Question

A pair of fire towers uses technology to search for forest fires. Let the center of the forest be the origin on a coordinate grid. The first fire tower is located 5 km east and 8 km south of the center, and the second fire tower is located 7 km west and 4 km north of the center. The technology at the first tower can locate fires within a radius of 10 km, and the second tower within a radius of 9 km. The system of inequalities represents this scenario.

At which location, from the origin, would a fire be detected by both towers?

O 2 km east and 3 km south
O 3 km east and 2 km north
O 2 km west and 1 km north
O 1 km west and 2 km south

Answer 1

Answer: D

Step-by-step explanation: I did it, it was 100%

Answer 2

The fire detected by both towers would be at the location 2 km west and 1 km north of the origin, which corresponds to the coordinates (-2, 1) on a coordinate grid.

Step-by-step explanation:

The question relates to the detection range of the two fire towers and where they would intersect.

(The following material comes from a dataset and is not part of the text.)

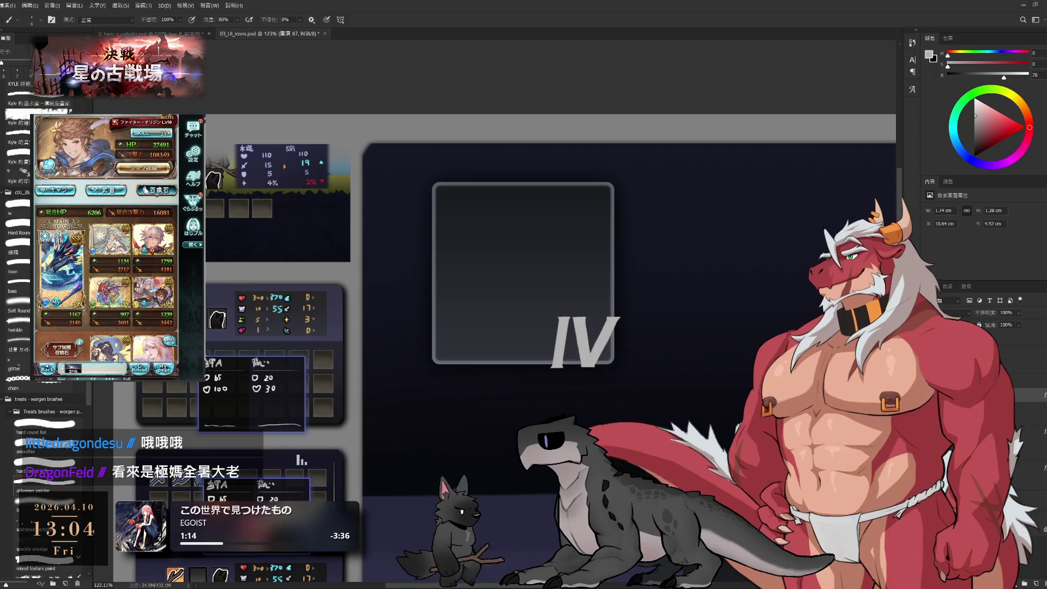
{"action": "left_click", "coordinate": [54, 189]}
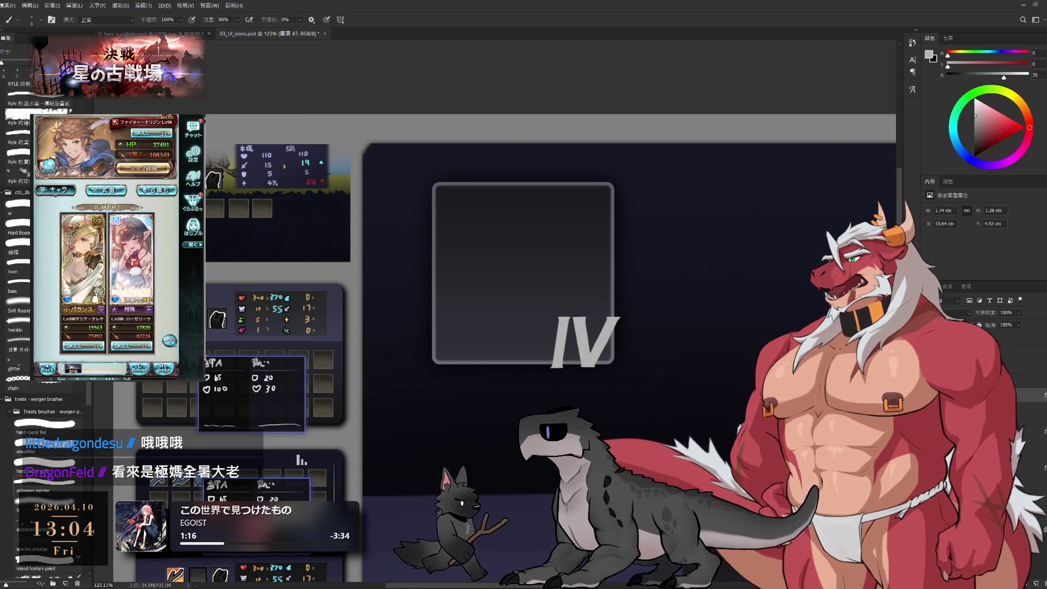
Refresh the party screen, scroll through it, and recheck the weapon and summon grids.
{"action": "left_click", "coordinate": [141, 370]}
{"action": "scroll", "coordinate": [131, 287], "scroll_direction": "down", "scroll_amount": 3}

To solve this, we need to consider the coordinates and ranges of both towers.

The first fire tower is at coordinates (5, -8) with a detection radius of 10 km, while the second fire tower is at coordinates (-7, 4) with a detection radius of 9 km. We can plot these as circles on a coordinate grid and find their intersection points.

However, the question simplifies this process by providing us with options. We must determine which of these points would fall within both radii. After checking the distances from each fire tower to each given option, the fire detected by both towers would be 2 km west and 1 km north of the origin (-2, 1).

This can be calculated using the Pythagorean theorem to ensure each point is within the specified radii of the corresponding fire towers.